Peter Barclay is a theatre director, teacher and writer. He was founding Director of the Byron Bay Writers Festival and has directed numerous plays throughout Australia.

Kyas Sherriff, Shane Nagle, Ed Wightman, The Bloody Bride Kyas Sherriff, Shane Nagle, Ed Wightman, The Bloody Bride
photo Christian Watts
IN JULIAN LOUIS’ PRODUCTION OF THE BLOODY BRIDE, A DARK CYCLORAMA CURVES ABOVE THE STAGE, SHADOWY LIKE A GNARLED FIG TREE IN THE DYING LIGHT OF A SWELTERING DAY; BEYOND, A HINT OF MOON AND STARS. BELOW, A BEAT-UP OLD CARAVAN WITH MAKESHIFT AWNING: AN ESKY, A DIRTY RED ARMCHAIR AND SOLID WOODEN PICNIC TABLE. LIGHTS INSIDE THE CARAVAN AND MUFFLED MUSIC OVERDUBBED WITH INAUDIBLE WHISPERS ALL FEED A SENSE OF MENACE AND CLAUSTROPHOBIA. THE SOUND SEGUES INTO BEATING WINGS AND THE STAGE IS SUDDENLY FILLED WITH THOUSANDS OF SCREECHING BATS PASSING OVERHEAD—THE EFFECT IS STRIKING AND LOADED.

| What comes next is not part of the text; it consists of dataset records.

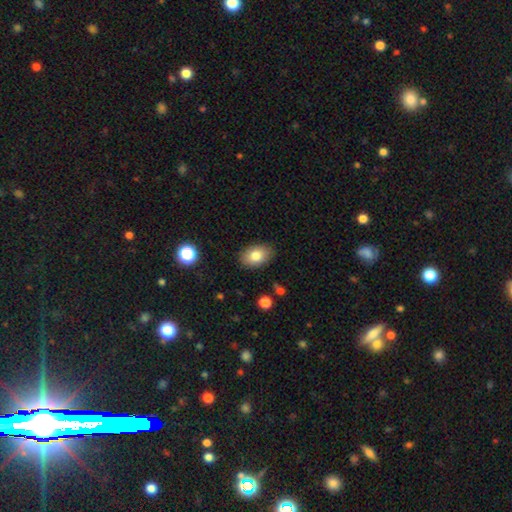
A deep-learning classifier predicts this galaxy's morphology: smooth 80%, featured or disk 12%, star or artifact 8%. Down the decision tree: how rounded — in between (86%); merging — none (86%).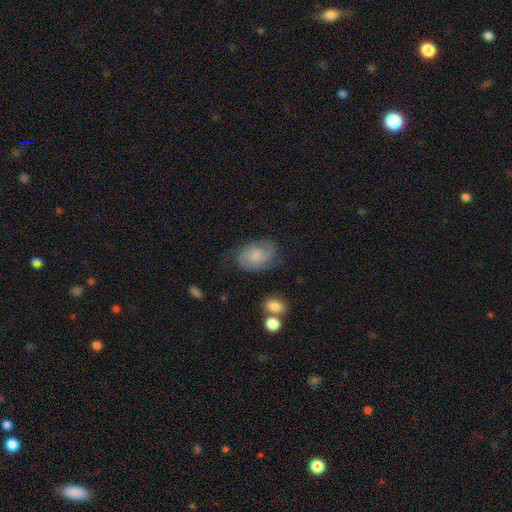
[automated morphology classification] smooth-or-featured: featured or disk: 56% | smooth: 36% | star or artifact: 8%
  disk-edge-on: no: 97% | yes: 3%
    bar: no: 62% | weak: 33% | strong: 4%
    has-spiral-arms: yes: 89% | no: 11%
    bulge-size: small: 36% | none: 30% | moderate: 25% | large: 7% | dominant: 2%
  merging: none: 65% | minor disturbance: 22% | major disturbance: 11% | merger: 2%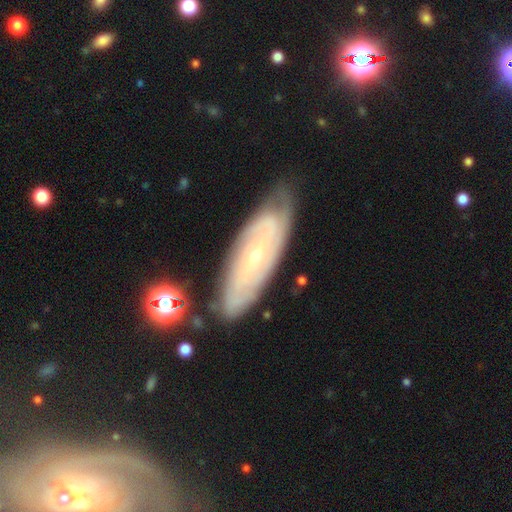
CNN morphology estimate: smooth-or-featured: featured or disk: 76% | smooth: 18% | star or artifact: 6%
  disk-edge-on: no: 85% | yes: 15%
    bar: no: 72% | weak: 21% | strong: 7%
    has-spiral-arms: yes: 85% | no: 15%
      spiral-winding: tight: 73% | medium: 20% | loose: 6%
      spiral-arm-count: can't tell: 57% | 2: 21% | 3: 8% | 4: 6% | more than 4: 4% | 1: 4%
    bulge-size: small: 83% | moderate: 14% | none: 1% | large: 1% | dominant: 1%
  merging: none: 72% | minor disturbance: 21% | major disturbance: 5% | merger: 2%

The teeming ritual nocturnal flight of the fruit bat is familiar to anyone who knows New South Wales’ North Coast sunsets in summer. But the theatrical image, reminiscent of Goya’s painting The Sleep of Reason Produces Monsters, signals something beyond the naturalistic. In this impressive new work by Hilary Bell, we will be drawn into a metaphorical world of innocence corrupted by passionate desire, repressed sexuality, jealousy, nihilism and death; unusually heightened themes for Australian theatre.

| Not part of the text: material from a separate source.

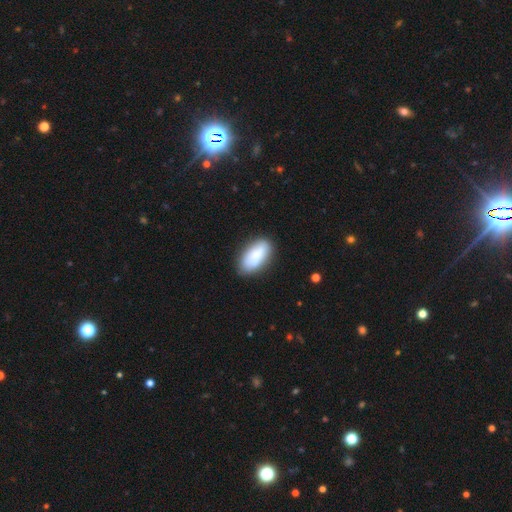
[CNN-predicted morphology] Overall: smooth (83%). How rounded: in between (90%). Merging: none (80%).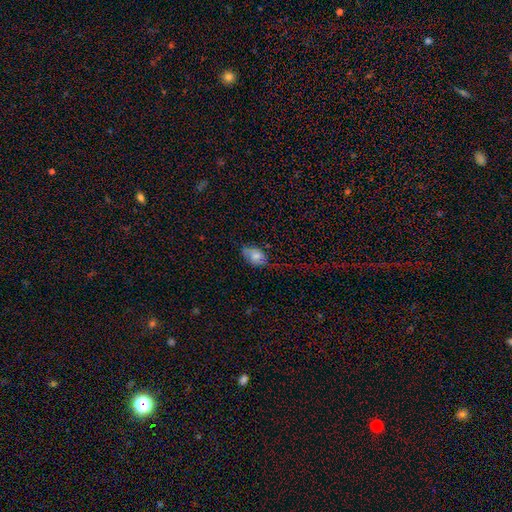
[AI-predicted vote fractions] smooth_or_featured: smooth (p=0.74) [alt: featured or disk p=0.16]
how_rounded: in between (p=0.85) [alt: round p=0.13]
merging: none (p=0.54) [alt: minor disturbance p=0.32]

The bats having passed over, now we are thrust into the lives of the three protagonists triangulated about the stage—Cassie (Kyas Sherriff) and Darren (Ed Wightman), a naive young couple from Lismore, and Leo an Irish ‘tourist’ (Shane Nagle). Having just met at a local pub before returning to Leo’s caravan on the outskirts of town, they are already drunk and the dialogue is sexually charged. Leo is the agitator here. Cassie appears to be enjoying the flirtation but Darren is awkward in his attempts to keep face against the jibes of this older, worldly rival. “Would you kill for her?”, challenges Leo while offering Cassie a drag on a mysterious ‘cigarette.’ Cassie accepts and is almost immediately aroused by an intense sensual reverie. When Darren asks what’s in the smoke, he is told “magic powder from Spain.” Leo chides, “Do whatever you want with her!” until Darren too takes a drag. In the final moments of this opening scene, as the action swiftly descends into a Dionysian underworld of projection and sound, we are confronted with the disturbing image of the frenzied young couple fucking on the picnic table while the tourist masturbates as he listens from the dirty red armchair.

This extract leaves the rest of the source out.